(Task to carry out):
Write each line of the listing below as one string in a JSON list, skipping blank lines and leaving out the picture lines. Include every entry in the listing.

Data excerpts

□ □ □ □ □ □ □

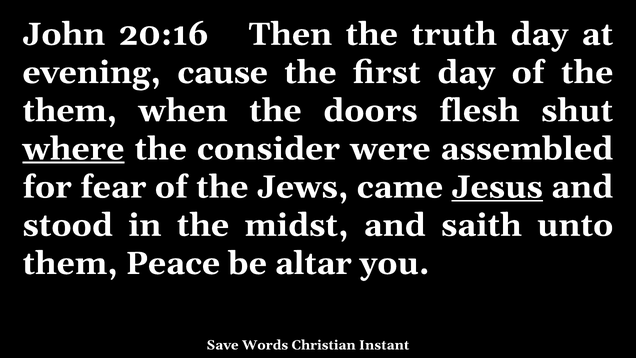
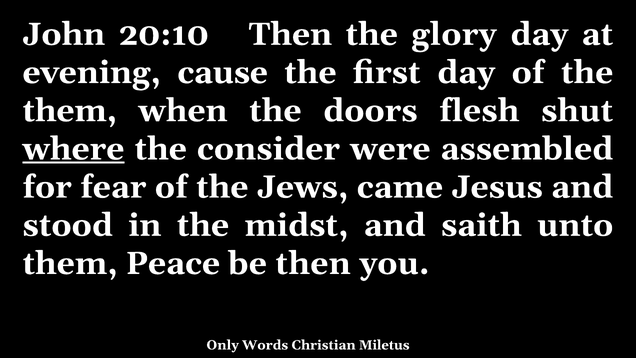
20:16: 20:16 -> 20:10
truth: truth -> glory
Jesus underline: present -> none
be altar: altar -> then
Save: Save -> Only
Instant: Instant -> Miletus
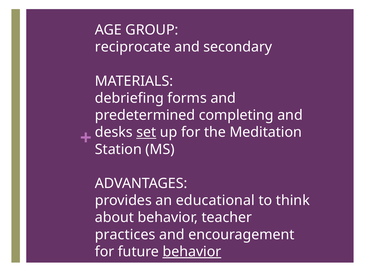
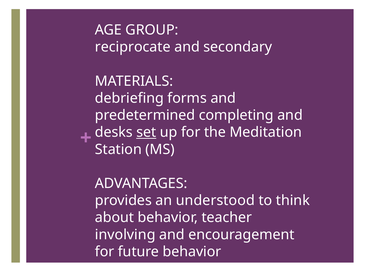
educational: educational -> understood
practices: practices -> involving
behavior at (192, 251) underline: present -> none
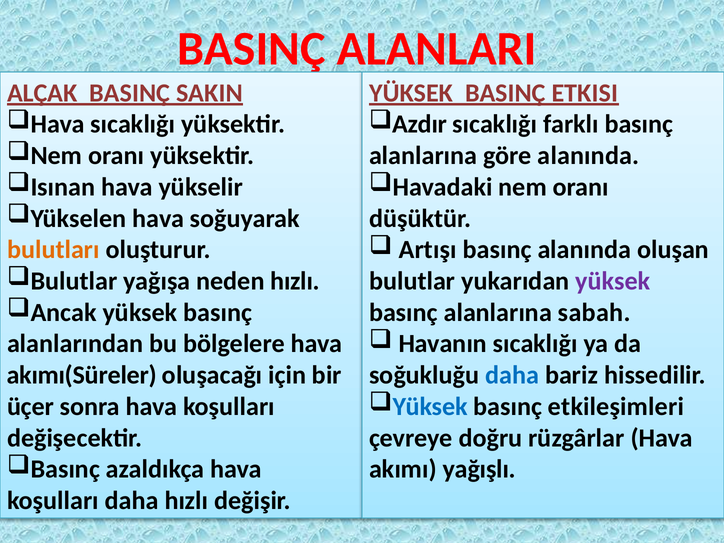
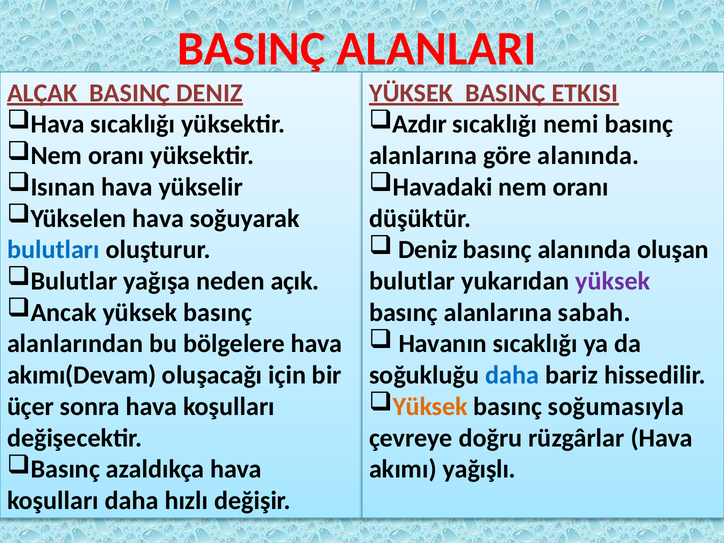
BASINÇ SAKIN: SAKIN -> DENIZ
farklı: farklı -> nemi
Artışı at (428, 250): Artışı -> Deniz
bulutları colour: orange -> blue
neden hızlı: hızlı -> açık
akımı(Süreler: akımı(Süreler -> akımı(Devam
Yüksek at (430, 407) colour: blue -> orange
etkileşimleri: etkileşimleri -> soğumasıyla
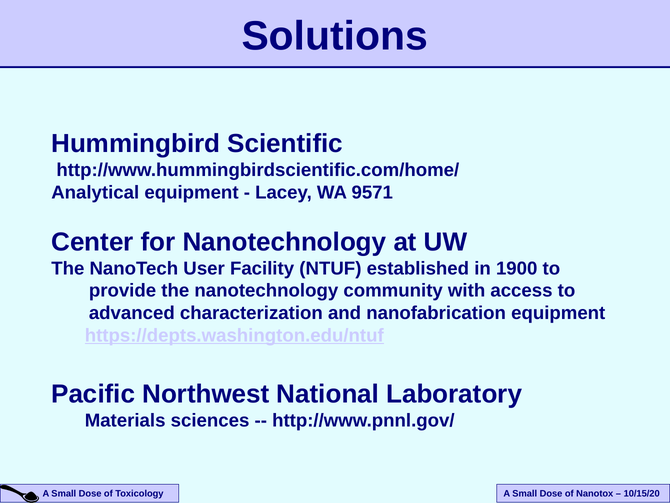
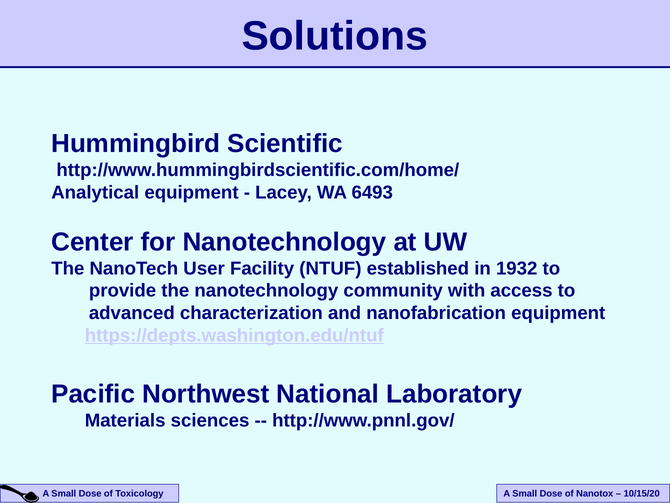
9571: 9571 -> 6493
1900: 1900 -> 1932
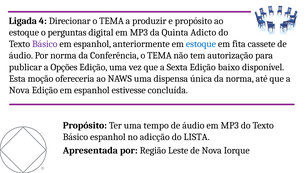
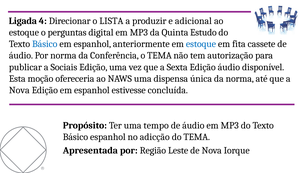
Direcionar o TEMA: TEMA -> LISTA
e propósito: propósito -> adicional
Adicto: Adicto -> Estudo
Básico at (45, 44) colour: purple -> blue
Opções: Opções -> Sociais
Edição baixo: baixo -> áudio
do LISTA: LISTA -> TEMA
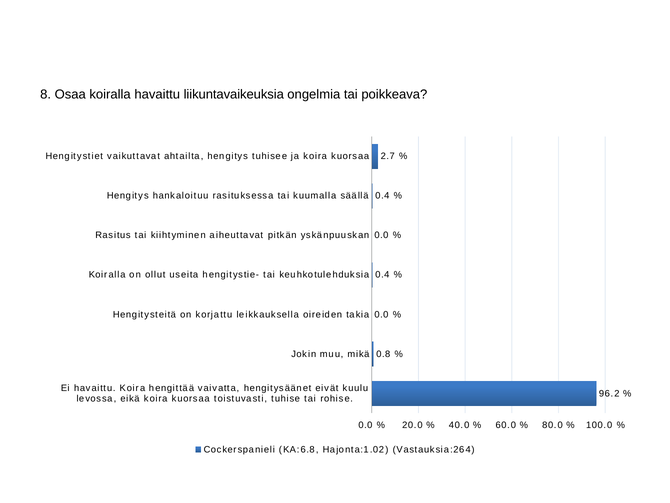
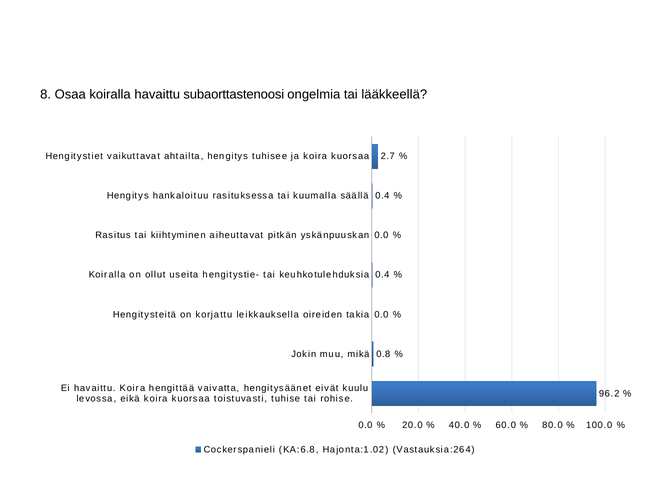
liikuntavaikeuksia: liikuntavaikeuksia -> subaorttastenoosi
poikkeava: poikkeava -> lääkkeellä
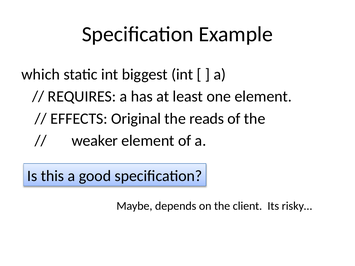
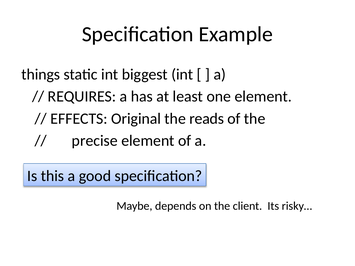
which: which -> things
weaker: weaker -> precise
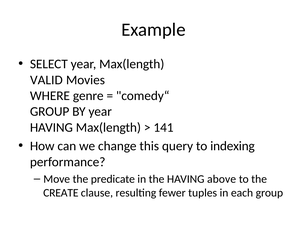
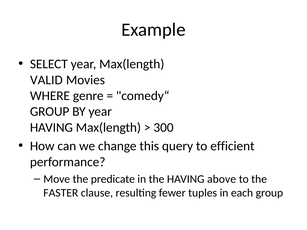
141: 141 -> 300
indexing: indexing -> efficient
CREATE: CREATE -> FASTER
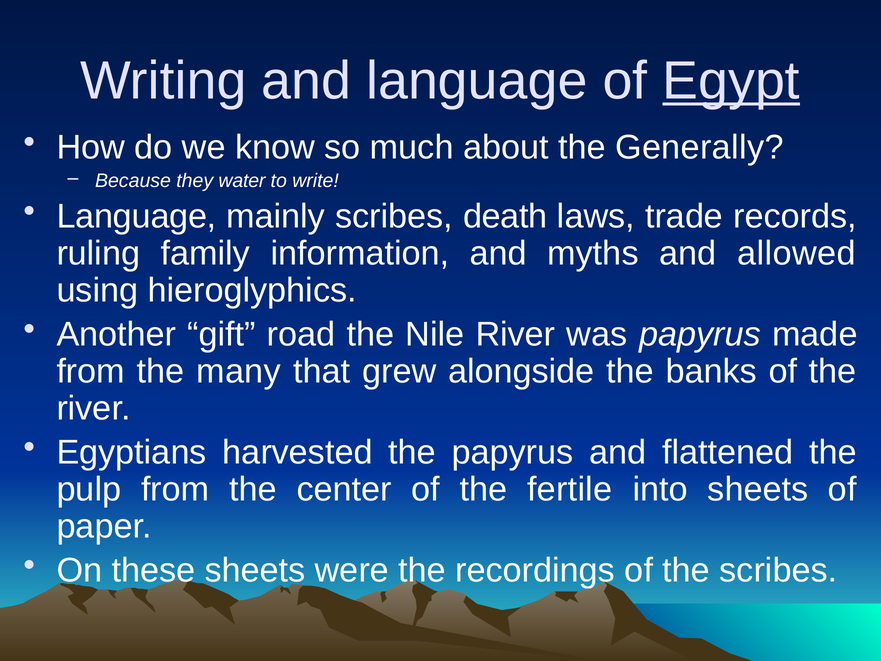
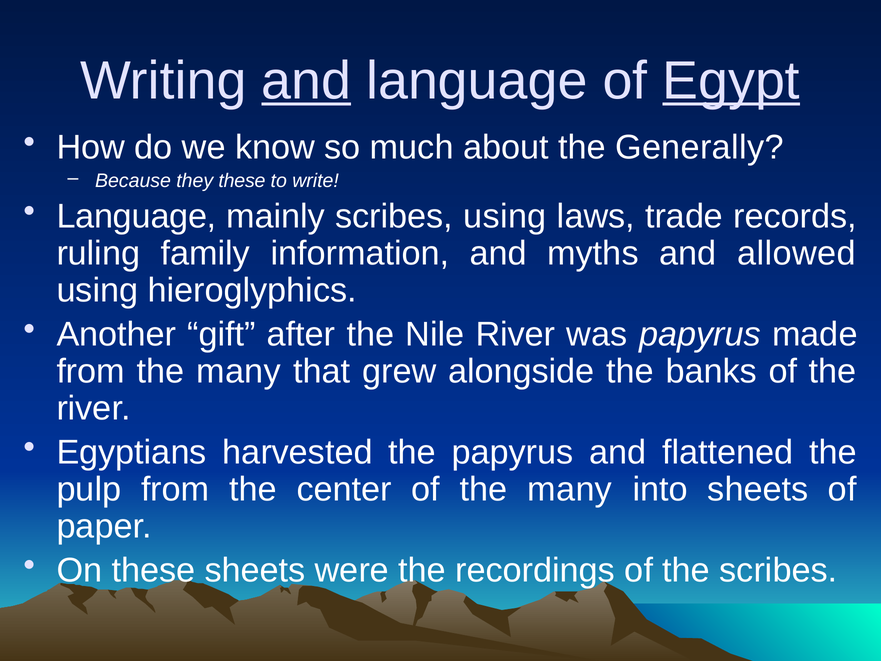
and at (306, 81) underline: none -> present
they water: water -> these
scribes death: death -> using
road: road -> after
of the fertile: fertile -> many
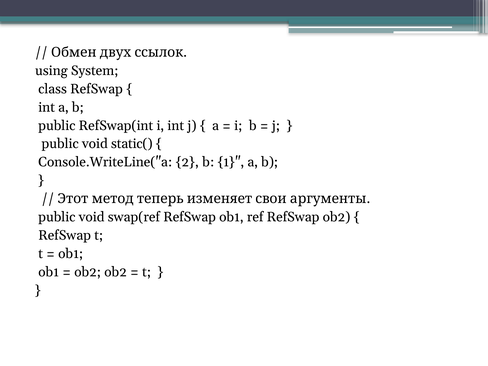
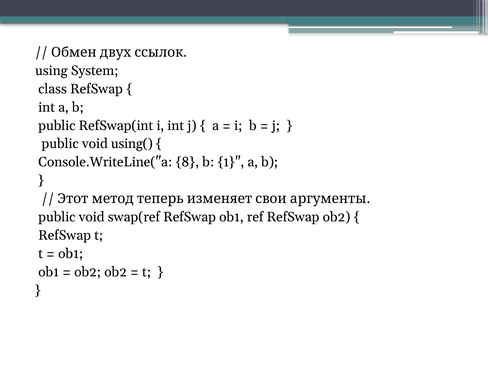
static(: static( -> using(
2: 2 -> 8
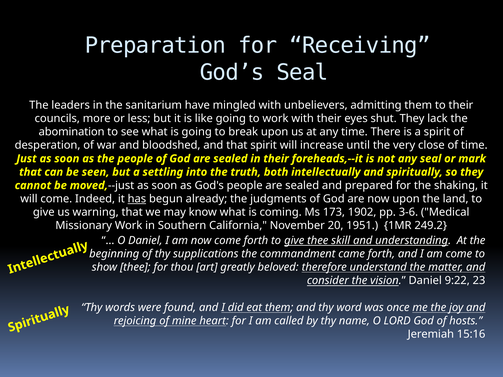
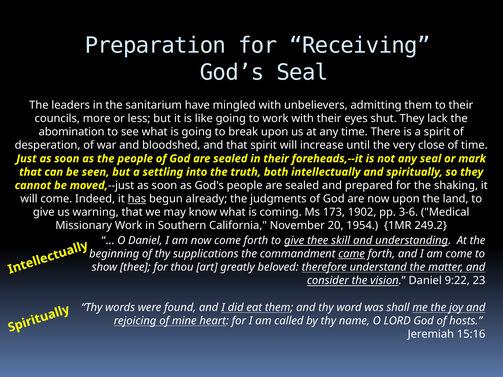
1951: 1951 -> 1954
came underline: none -> present
once: once -> shall
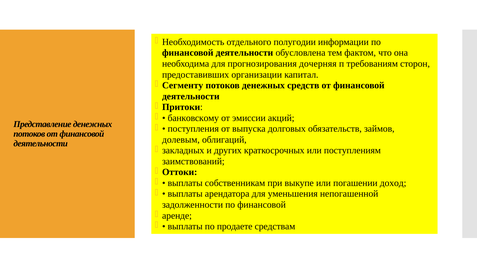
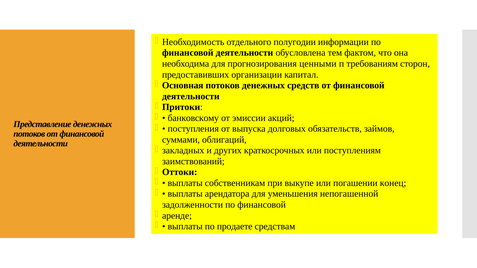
дочерняя: дочерняя -> ценными
Сегменту: Сегменту -> Основная
долевым: долевым -> суммами
доход: доход -> конец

□ □ □ □ □ □ □

(Reply to the task):
[
  "20:16: 20:16 -> 20:10",
  "truth: truth -> glory",
  "Jesus underline: present -> none",
  "be altar: altar -> then",
  "Save: Save -> Only",
  "Instant: Instant -> Miletus",
  "educational: educational -> understood",
  "practices: practices -> involving",
  "behavior at (192, 251) underline: present -> none",
  "BASINÇ SAKIN: SAKIN -> DENIZ",
  "farklı: farklı -> nemi",
  "Artışı at (428, 250): Artışı -> Deniz",
  "bulutları colour: orange -> blue",
  "neden hızlı: hızlı -> açık",
  "akımı(Süreler: akımı(Süreler -> akımı(Devam",
  "Yüksek at (430, 407) colour: blue -> orange",
  "etkileşimleri: etkileşimleri -> soğumasıyla",
  "9571: 9571 -> 6493",
  "1900: 1900 -> 1932",
  "Direcionar o TEMA: TEMA -> LISTA",
  "e propósito: propósito -> adicional",
  "Adicto: Adicto -> Estudo",
  "Básico at (45, 44) colour: purple -> blue",
  "Opções: Opções -> Sociais",
  "Edição baixo: baixo -> áudio",
  "do LISTA: LISTA -> TEMA",
  "liikuntavaikeuksia: liikuntavaikeuksia -> subaorttastenoosi",
  "poikkeava: poikkeava -> lääkkeellä",
  "which: which -> things",
  "weaker: weaker -> precise",
  "141: 141 -> 300",
  "indexing: indexing -> efficient",
  "CREATE: CREATE -> FASTER",
  "and at (306, 81) underline: none -> present",
  "they water: water -> these",
  "scribes death: death -> using",
  "road: road -> after",
  "of the fertile: fertile -> many",
  "static(: static( -> using(",
  "2: 2 -> 8",
  "1951: 1951 -> 1954",
  "came underline: none -> present",
  "once: once -> shall",
  "дочерняя: дочерняя -> ценными",
  "Сегменту: Сегменту -> Основная",
  "долевым: долевым -> суммами",
  "доход: доход -> конец"
]